The problem — Working from the line that contains "Kingdom | | • | | | |" down to the last line below, repeat each line exactly.

(Stored data entries)

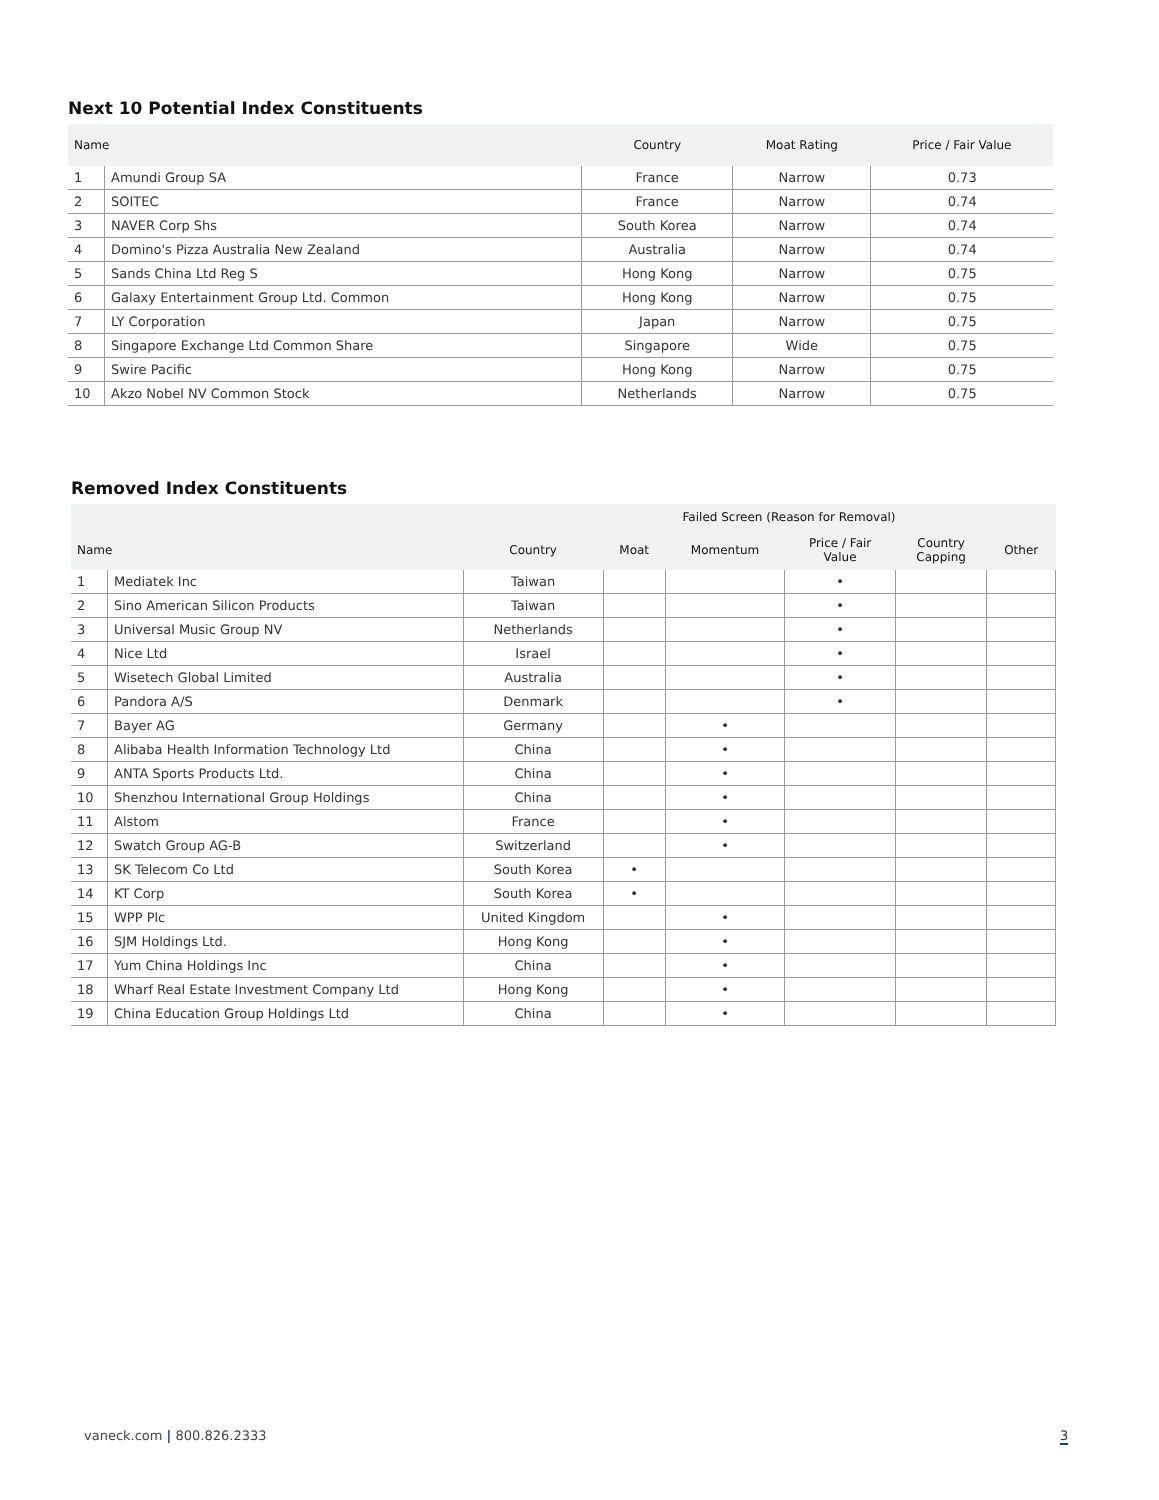Next 10 Potential Index Constituents
| Name | | Country | Moat Rating | Price / Fair Value |
| --- | --- | --- | --- | --- |
| 1 | Amundi Group SA | France | Narrow | 0.73 |
| 2 | SOITEC | France | Narrow | 0.74 |
| 3 | NAVER Corp Shs | South Korea | Narrow | 0.74 |
| 4 | Domino's Pizza Australia New Zealand | Australia | Narrow | 0.74 |
| 5 | Sands China Ltd Reg S | Hong Kong | Narrow | 0.75 |
| 6 | Galaxy Entertainment Group Ltd. Common | Hong Kong | Narrow | 0.75 |
| 7 | LY Corporation | Japan | Narrow | 0.75 |
| 8 | Singapore Exchange Ltd Common Share | Singapore | Wide | 0.75 |
| 9 | Swire Pacific | Hong Kong | Narrow | 0.75 |
| 10 | Akzo Nobel NV Common Stock | Netherlands | Narrow | 0.75 |
Removed Index Constituents
| | | | Failed Screen (Reason for Removal) | | | | |
| --- | --- | --- | --- | --- | --- | --- | --- |
| Name | | Country | Moat | Momentum | Price / Fair Value | Country Capping | Other |
| 1 | Mediatek Inc | Taiwan | | | • | | |
| 2 | Sino American Silicon Products | Taiwan | | | • | | |
| 3 | Universal Music Group NV | Netherlands | | | • | | |
| 4 | Nice Ltd | Israel | | | • | | |
| 5 | Wisetech Global Limited | Australia | | | • | | |
| 6 | Pandora A/S | Denmark | | | • | | |
| 7 | Bayer AG | Germany | | • | | | |
| 8 | Alibaba Health Information Technology Ltd | China | | • | | | |
| 9 | ANTA Sports Products Ltd. | China | | • | | | |
| 10 | Shenzhou International Group Holdings | China | | • | | | |
| 11 | Alstom | France | | • | | | |
| 12 | Swatch Group AG-B | Switzerland | | • | | | |
| 13 | SK Telecom Co Ltd | South Korea | • | | | | |
| 14 | KT Corp | South Korea | • | | | | |
| 15 | WPP Plc | United Kingdom | | • | | | |
| 16 | SJM Holdings Ltd. | Hong Kong | | • | | | |
| 17 | Yum China Holdings Inc | China | | • | | | |
| 18 | Wharf Real Estate Investment Company Ltd | Hong Kong | | • | | | |
| 19 | China Education Group Holdings Ltd | China | | • | | | |
vaneck.com | 800.826.2333 3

Answer section —
| 15 | WPP Plc | United Kingdom | | • | | | |
| 16 | SJM Holdings Ltd. | Hong Kong | | • | | | |
| 17 | Yum China Holdings Inc | China | | • | | | |
| 18 | Wharf Real Estate Investment Company Ltd | Hong Kong | | • | | | |
| 19 | China Education Group Holdings Ltd | China | | • | | | |
vaneck.com | 800.826.2333 3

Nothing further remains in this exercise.